(Records contained in a dataset)
____

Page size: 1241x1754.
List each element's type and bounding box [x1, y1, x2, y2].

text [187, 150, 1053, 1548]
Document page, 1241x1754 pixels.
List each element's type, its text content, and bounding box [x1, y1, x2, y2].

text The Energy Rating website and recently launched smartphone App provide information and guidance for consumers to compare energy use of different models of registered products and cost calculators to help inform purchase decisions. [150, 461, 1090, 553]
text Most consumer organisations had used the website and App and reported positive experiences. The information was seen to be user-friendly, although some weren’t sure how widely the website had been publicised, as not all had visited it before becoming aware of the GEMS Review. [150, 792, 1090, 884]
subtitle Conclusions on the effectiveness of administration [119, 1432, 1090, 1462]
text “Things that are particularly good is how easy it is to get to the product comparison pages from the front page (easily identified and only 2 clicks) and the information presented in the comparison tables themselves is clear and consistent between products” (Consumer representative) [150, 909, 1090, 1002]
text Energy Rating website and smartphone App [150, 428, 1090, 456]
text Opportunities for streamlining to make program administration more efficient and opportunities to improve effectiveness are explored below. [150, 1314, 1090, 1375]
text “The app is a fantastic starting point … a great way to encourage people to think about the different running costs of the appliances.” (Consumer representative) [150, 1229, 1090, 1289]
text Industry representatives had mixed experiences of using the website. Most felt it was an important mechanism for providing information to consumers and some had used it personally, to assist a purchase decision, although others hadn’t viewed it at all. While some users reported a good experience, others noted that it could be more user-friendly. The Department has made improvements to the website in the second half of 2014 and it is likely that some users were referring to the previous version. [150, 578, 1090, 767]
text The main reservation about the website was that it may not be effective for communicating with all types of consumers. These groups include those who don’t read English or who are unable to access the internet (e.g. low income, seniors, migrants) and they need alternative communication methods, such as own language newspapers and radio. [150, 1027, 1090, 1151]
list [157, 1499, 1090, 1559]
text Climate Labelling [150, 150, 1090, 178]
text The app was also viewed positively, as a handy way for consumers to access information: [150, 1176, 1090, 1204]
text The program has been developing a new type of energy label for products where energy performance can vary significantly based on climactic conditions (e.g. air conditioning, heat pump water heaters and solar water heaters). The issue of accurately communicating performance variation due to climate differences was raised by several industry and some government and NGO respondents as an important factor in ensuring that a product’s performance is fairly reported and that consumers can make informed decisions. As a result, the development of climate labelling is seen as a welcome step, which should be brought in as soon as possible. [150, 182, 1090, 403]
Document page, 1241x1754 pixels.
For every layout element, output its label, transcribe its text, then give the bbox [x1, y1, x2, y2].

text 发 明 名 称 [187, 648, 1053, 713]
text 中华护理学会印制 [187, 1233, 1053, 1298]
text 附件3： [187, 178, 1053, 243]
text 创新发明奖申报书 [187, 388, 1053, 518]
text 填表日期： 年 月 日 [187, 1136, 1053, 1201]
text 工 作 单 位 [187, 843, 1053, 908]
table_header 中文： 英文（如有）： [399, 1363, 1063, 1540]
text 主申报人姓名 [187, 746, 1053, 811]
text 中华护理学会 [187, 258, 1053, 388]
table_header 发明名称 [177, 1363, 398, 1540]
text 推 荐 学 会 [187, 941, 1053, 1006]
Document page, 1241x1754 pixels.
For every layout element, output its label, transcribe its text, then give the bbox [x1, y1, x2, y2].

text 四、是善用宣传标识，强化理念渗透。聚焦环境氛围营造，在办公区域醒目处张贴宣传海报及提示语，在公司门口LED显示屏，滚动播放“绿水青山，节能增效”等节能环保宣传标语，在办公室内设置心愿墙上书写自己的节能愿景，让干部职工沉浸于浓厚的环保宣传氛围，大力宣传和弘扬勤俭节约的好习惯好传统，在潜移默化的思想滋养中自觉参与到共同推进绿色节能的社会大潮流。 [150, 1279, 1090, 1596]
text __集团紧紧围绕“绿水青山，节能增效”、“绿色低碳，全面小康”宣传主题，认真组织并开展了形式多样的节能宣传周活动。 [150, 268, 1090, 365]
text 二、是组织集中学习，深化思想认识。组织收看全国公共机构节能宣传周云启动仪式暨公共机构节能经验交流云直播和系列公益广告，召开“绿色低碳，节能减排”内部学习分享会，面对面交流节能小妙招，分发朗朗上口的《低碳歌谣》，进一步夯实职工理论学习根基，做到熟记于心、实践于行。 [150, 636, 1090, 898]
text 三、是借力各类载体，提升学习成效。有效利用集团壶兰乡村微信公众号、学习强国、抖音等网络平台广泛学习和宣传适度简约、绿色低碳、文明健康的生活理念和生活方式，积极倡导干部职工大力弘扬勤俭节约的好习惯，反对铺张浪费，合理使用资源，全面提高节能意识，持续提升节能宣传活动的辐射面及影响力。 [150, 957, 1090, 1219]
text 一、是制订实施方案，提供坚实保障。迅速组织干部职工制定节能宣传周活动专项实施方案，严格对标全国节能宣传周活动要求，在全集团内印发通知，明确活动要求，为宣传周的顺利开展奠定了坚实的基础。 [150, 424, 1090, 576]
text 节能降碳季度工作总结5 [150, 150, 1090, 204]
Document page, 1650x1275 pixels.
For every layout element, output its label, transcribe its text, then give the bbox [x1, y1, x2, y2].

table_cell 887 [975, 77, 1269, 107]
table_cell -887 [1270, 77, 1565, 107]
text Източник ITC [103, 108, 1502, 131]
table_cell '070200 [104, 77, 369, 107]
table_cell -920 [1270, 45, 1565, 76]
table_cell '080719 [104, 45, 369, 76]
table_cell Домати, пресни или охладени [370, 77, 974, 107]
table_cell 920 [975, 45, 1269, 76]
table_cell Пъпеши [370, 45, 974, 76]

____

Task to carry out: Transcribe each entry verbatim, leaving none out.

Task result:
Page size: 1241x1754.
List each element's type and bounding box [x1, y1, x2, y2].

text [187, 150, 1053, 1548]
Document page, 1241x1754 pixels.
List each element's type, its text content, and bounding box [x1, y1, x2, y2].

text The Energy Rating website and recently launched smartphone App provide information and guidance for consumers to compare energy use of different models of registered products and cost calculators to help inform purchase decisions. [150, 461, 1090, 553]
text Most consumer organisations had used the website and App and reported positive experiences. The information was seen to be user-friendly, although some weren’t sure how widely the website had been publicised, as not all had visited it before becoming aware of the GEMS Review. [150, 792, 1090, 884]
subtitle Conclusions on the effectiveness of administration [119, 1432, 1090, 1462]
text “Things that are particularly good is how easy it is to get to the product comparison pages from the front page (easily identified and only 2 clicks) and the information presented in the comparison tables themselves is clear and consistent between products” (Consumer representative) [150, 909, 1090, 1002]
text Energy Rating website and smartphone App [150, 428, 1090, 456]
text Opportunities for streamlining to make program administration more efficient and opportunities to improve effectiveness are explored below. [150, 1314, 1090, 1375]
text “The app is a fantastic starting point … a great way to encourage people to think about the different running costs of the appliances.” (Consumer representative) [150, 1229, 1090, 1289]
text Industry representatives had mixed experiences of using the website. Most felt it was an important mechanism for providing information to consumers and some had used it personally, to assist a purchase decision, although others hadn’t viewed it at all. While some users reported a good experience, others noted that it could be more user-friendly. The Department has made improvements to the website in the second half of 2014 and it is likely that some users were referring to the previous version. [150, 578, 1090, 767]
text The main reservation about the website was that it may not be effective for communicating with all types of consumers. These groups include those who don’t read English or who are unable to access the internet (e.g. low income, seniors, migrants) and they need alternative communication methods, such as own language newspapers and radio. [150, 1027, 1090, 1151]
list [157, 1499, 1090, 1559]
text Climate Labelling [150, 150, 1090, 178]
text The app was also viewed positively, as a handy way for consumers to access information: [150, 1176, 1090, 1204]
text The program has been developing a new type of energy label for products where energy performance can vary significantly based on climactic conditions (e.g. air conditioning, heat pump water heaters and solar water heaters). The issue of accurately communicating performance variation due to climate differences was raised by several industry and some government and NGO respondents as an important factor in ensuring that a product’s performance is fairly reported and that consumers can make informed decisions. As a result, the development of climate labelling is seen as a welcome step, which should be brought in as soon as possible. [150, 182, 1090, 403]
Document page, 1241x1754 pixels.
For every layout element, output its label, transcribe its text, then give the bbox [x1, y1, x2, y2].

text 发 明 名 称 [187, 648, 1053, 713]
text 中华护理学会印制 [187, 1233, 1053, 1298]
text 附件3： [187, 178, 1053, 243]
text 创新发明奖申报书 [187, 388, 1053, 518]
text 填表日期： 年 月 日 [187, 1136, 1053, 1201]
text 工 作 单 位 [187, 843, 1053, 908]
table_header 中文： 英文（如有）： [399, 1363, 1063, 1540]
text 主申报人姓名 [187, 746, 1053, 811]
text 中华护理学会 [187, 258, 1053, 388]
table_header 发明名称 [177, 1363, 398, 1540]
text 推 荐 学 会 [187, 941, 1053, 1006]
Document page, 1241x1754 pixels.
For every layout element, output its label, transcribe its text, then give the bbox [x1, y1, x2, y2].

text 四、是善用宣传标识，强化理念渗透。聚焦环境氛围营造，在办公区域醒目处张贴宣传海报及提示语，在公司门口LED显示屏，滚动播放“绿水青山，节能增效”等节能环保宣传标语，在办公室内设置心愿墙上书写自己的节能愿景，让干部职工沉浸于浓厚的环保宣传氛围，大力宣传和弘扬勤俭节约的好习惯好传统，在潜移默化的思想滋养中自觉参与到共同推进绿色节能的社会大潮流。 [150, 1279, 1090, 1596]
text __集团紧紧围绕“绿水青山，节能增效”、“绿色低碳，全面小康”宣传主题，认真组织并开展了形式多样的节能宣传周活动。 [150, 268, 1090, 365]
text 二、是组织集中学习，深化思想认识。组织收看全国公共机构节能宣传周云启动仪式暨公共机构节能经验交流云直播和系列公益广告，召开“绿色低碳，节能减排”内部学习分享会，面对面交流节能小妙招，分发朗朗上口的《低碳歌谣》，进一步夯实职工理论学习根基，做到熟记于心、实践于行。 [150, 636, 1090, 898]
text 三、是借力各类载体，提升学习成效。有效利用集团壶兰乡村微信公众号、学习强国、抖音等网络平台广泛学习和宣传适度简约、绿色低碳、文明健康的生活理念和生活方式，积极倡导干部职工大力弘扬勤俭节约的好习惯，反对铺张浪费，合理使用资源，全面提高节能意识，持续提升节能宣传活动的辐射面及影响力。 [150, 957, 1090, 1219]
text 一、是制订实施方案，提供坚实保障。迅速组织干部职工制定节能宣传周活动专项实施方案，严格对标全国节能宣传周活动要求，在全集团内印发通知，明确活动要求，为宣传周的顺利开展奠定了坚实的基础。 [150, 424, 1090, 576]
text 节能降碳季度工作总结5 [150, 150, 1090, 204]
Document page, 1650x1275 pixels.
For every layout element, output its label, transcribe its text, then give the bbox [x1, y1, x2, y2].

table_cell 887 [975, 77, 1269, 107]
table_cell -887 [1270, 77, 1565, 107]
text Източник ITC [103, 108, 1502, 131]
table_cell '070200 [104, 77, 369, 107]
table_cell -920 [1270, 45, 1565, 76]
table_cell '080719 [104, 45, 369, 76]
table_cell Домати, пресни или охладени [370, 77, 974, 107]
table_cell 920 [975, 45, 1269, 76]
table_cell Пъпеши [370, 45, 974, 76]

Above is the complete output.